What the parents can do, however, is to conclude a surety contract in which they promise the football academy that once their child has reached the legal age (s)he will sign his/her first professional contract with a club that the academy proposes.97 A surety contract implies an

obligation of result in respect of the parents. Thus, if the minor does not accept the commitment once he reaches the appropriate age, the parents are liable and have to compensate the academy for their loss.

As already mentioned before98, a minor can conclude its first professional sports contract when he turns 16. At that age, however, he still needs parental authorization according to the Professional Sports Employment Contract Act until he is 18. As a consequence, it is likely that his parents will only provide the authorization if the minor signs an employment contract with the club that the academy proposes because signing with another club would make them liable to pay compensation to the academy for breach of the surety.

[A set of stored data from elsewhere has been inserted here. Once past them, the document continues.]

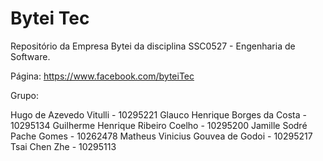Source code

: # Bytei Tec
Repositório da Empresa Bytei da disciplina SSC0527 - Engenharia de Software.

Página:
https://www.facebook.com/byteiTec

Grupo:

Hugo de Azevedo Vitulli - 10295221
Glauco Henrique Borges da Costa - 10295134
Guilherme Henrique Ribeiro Coelho - 10295200
Jamille Sodré Pache Gomes - 10262478
Matheus Vinicius Gouvea de Godoi - 10295217
Tsai Chen Zhe - 10295113

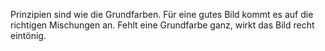 <span style="color:#000ff;">Prinzipien sind wie die Grundfarben. Für eine gutes Bild kommt es auf die richtigen Mischungen an. Fehlt eine Grundfarbe ganz, wirkt das Bild recht eintönig.</span>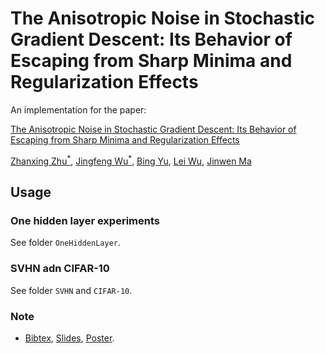 # The Anisotropic Noise in Stochastic Gradient Descent: Its Behavior of Escaping from Sharp Minima and Regularization Effects

An implementation for the paper:

[The Anisotropic Noise in Stochastic Gradient Descent: Its Behavior of Escaping from Sharp Minima and Regularization Effects](https://arxiv.org/abs/1803.00195)

[Zhanxing Zhu<sup>\*</sup>](https://sites.google.com/view/zhanxingzhu/), [Jingfeng Wu<sup>\*</sup>](https://uuujf.github.io/),
[Bing Yu](https://scholar.google.com/citations?user=elxl0m8AAAAJ&hl=en), [Lei Wu](https://scholar.google.com/citations?user=CMweeYcAAAAJ&hl=en), [Jinwen Ma](http://www.is.pku.edu.cn/~jwma/)

## Usage

### One hidden layer experiments
See folder `OneHiddenLayer`.

### SVHN adn CIFAR-10
See folder `SVHN` and `CIFAR-10`.

### Note
- [Bibtex](https://uuujf.github.io/papers/sgdnoise/SGD_ICML_2019.bib), [Slides](https://uuujf.github.io/papers/sgdnoise/slides.pdf), [Poster](https://uuujf.github.io/papers/sgdnoise/poster.pdf).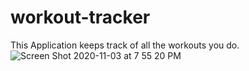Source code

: # workout-tracker
This Application keeps track of all the workouts you do.
![Screen Shot 2020-11-03 at 7 55 20 PM](https://user-images.githubusercontent.com/67445858/98060158-8edaa000-1e0e-11eb-9194-4557f70555ec.png)
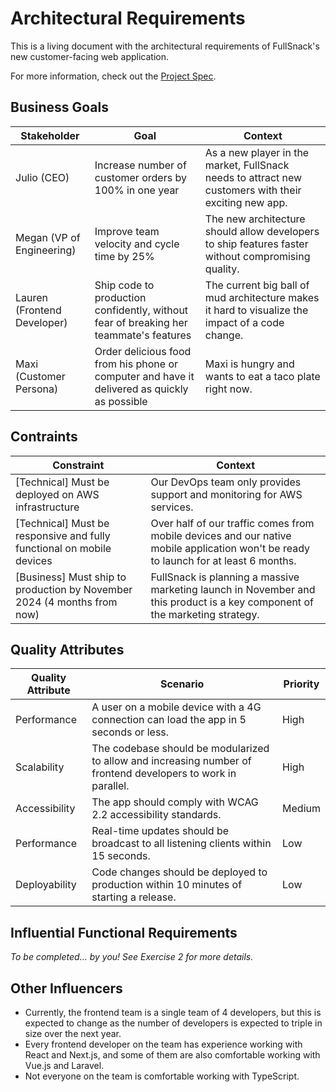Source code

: # Architectural Requirements

This is a living document with the architectural requirements of FullSnack's new customer-facing web application.

For more information, check out the [Project Spec](./spec.md).

## Business Goals

| Stakeholder                 | Goal                                                                                         | Context                                                                                              |
| --------------------------- | -------------------------------------------------------------------------------------------- | ---------------------------------------------------------------------------------------------------- |
| Julio (CEO)                 | Increase number of customer orders by 100% in one year                                       | As a new player in the market, FullSnack needs to attract new customers with their exciting new app. |
| Megan (VP of Engineering)   | Improve team velocity and cycle time by 25%                                                  | The new architecture should allow developers to ship features faster without compromising quality.   |
| Lauren (Frontend Developer) | Ship code to production confidently, without fear of breaking her teammate's features        | The current big ball of mud architecture makes it hard to visualize the impact of a code change.     |
| Maxi (Customer Persona)     | Order delicious food from his phone or computer and have it delivered as quickly as possible | Maxi is hungry and wants to eat a taco plate right now.                                              |

## Contraints

| Constraint                                                              | Context                                                                                                                              |
| ----------------------------------------------------------------------- | ------------------------------------------------------------------------------------------------------------------------------------ |
| [Technical] Must be deployed on AWS infrastructure                      | Our DevOps team only provides support and monitoring for AWS services.                                                               |
| [Technical] Must be responsive and fully functional on mobile devices   | Over half of our traffic comes from mobile devices and our native mobile application won't be ready to launch for at least 6 months. |
| [Business] Must ship to production by November 2024 (4 months from now) | FullSnack is planning a massive marketing launch in November and this product is a key component of the marketing strategy.          |

## Quality Attributes

| Quality Attribute | Scenario                                                                                                      | Priority |
| ----------------- | ------------------------------------------------------------------------------------------------------------- | -------- |
| Performance       | A user on a mobile device with a 4G connection can load the app in 5 seconds or less.                         | High     |
| Scalability       | The codebase should be modularized to allow and increasing number of frontend developers to work in parallel. | High     |
| Accessibility     | The app should comply with WCAG 2.2 accessibility standards.                                                  | Medium   |
| Performance       | Real-time updates should be broadcast to all listening clients within 15 seconds.                             | Low      |
| Deployability     | Code changes should be deployed to production within 10 minutes of starting a release.                        | Low      |

## Influential Functional Requirements

_To be completed... by you! See Exercise 2 for more details._

## Other Influencers

- Currently, the frontend team is a single team of 4 developers, but this is expected to change as the number of developers is expected to triple in size over the next year.
- Every frontend developer on the team has experience working with React and Next.js, and some of them are also comfortable working with Vue.js and Laravel.
- Not everyone on the team is comfortable working with TypeScript.
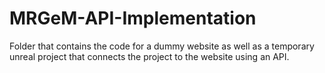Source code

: # MRGeM-API-Implementation
Folder that contains the code for a dummy website as well as a temporary unreal project that connects the project to the website using an API.
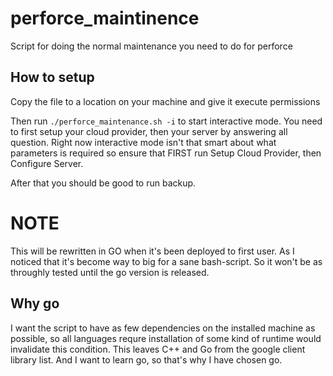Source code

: # perforce_maintinence

Script for doing the normal maintenance you need to do for perforce

## How to setup
Copy the file to a location on your machine and give it execute permissions

Then run `./perforce_maintenance.sh -i` to start interactive mode. You need to first setup your cloud provider, then your server by answering all question.
Right now interactive mode isn't that smart about what parameters is required so ensure that FIRST run Setup Cloud Provider, then Configure Server.

After that you should be good to run backup.

# NOTE
This will be rewritten in GO when it's been deployed to first user. As I noticed that it's become way to big for a sane bash-script. So it won't be as throughly tested until the go version is released.

## Why go
I want the script to have as few dependencies on the installed machine as possible, so all languages requre installation of some kind of runtime would invalidate this condition. This leaves C++ and Go from the google client library list. And I want to learn go, so that's why I have chosen go.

This clearly illustrates that the current national legislation which is in force in Belgium fails its objective. Although the aim of the parental authorization mechanism was adopted to provide an additional layer of protection for the minor, it has the opposite effect. In fact, it undermines the autonomy of the sportsmen to freely choice the club with which they want to conclude their first professional employment contract.

In conclusion, it becomes clear that talented youngsters should not only be protected from football academies (chapter 2) but also, perhaps surprisingly, from their parents. Today, national legislation does not provide sufficient protection from the latter, in fact the existing legislation further undermines the position of the minor and increases the parental influence in the decision making process of their children.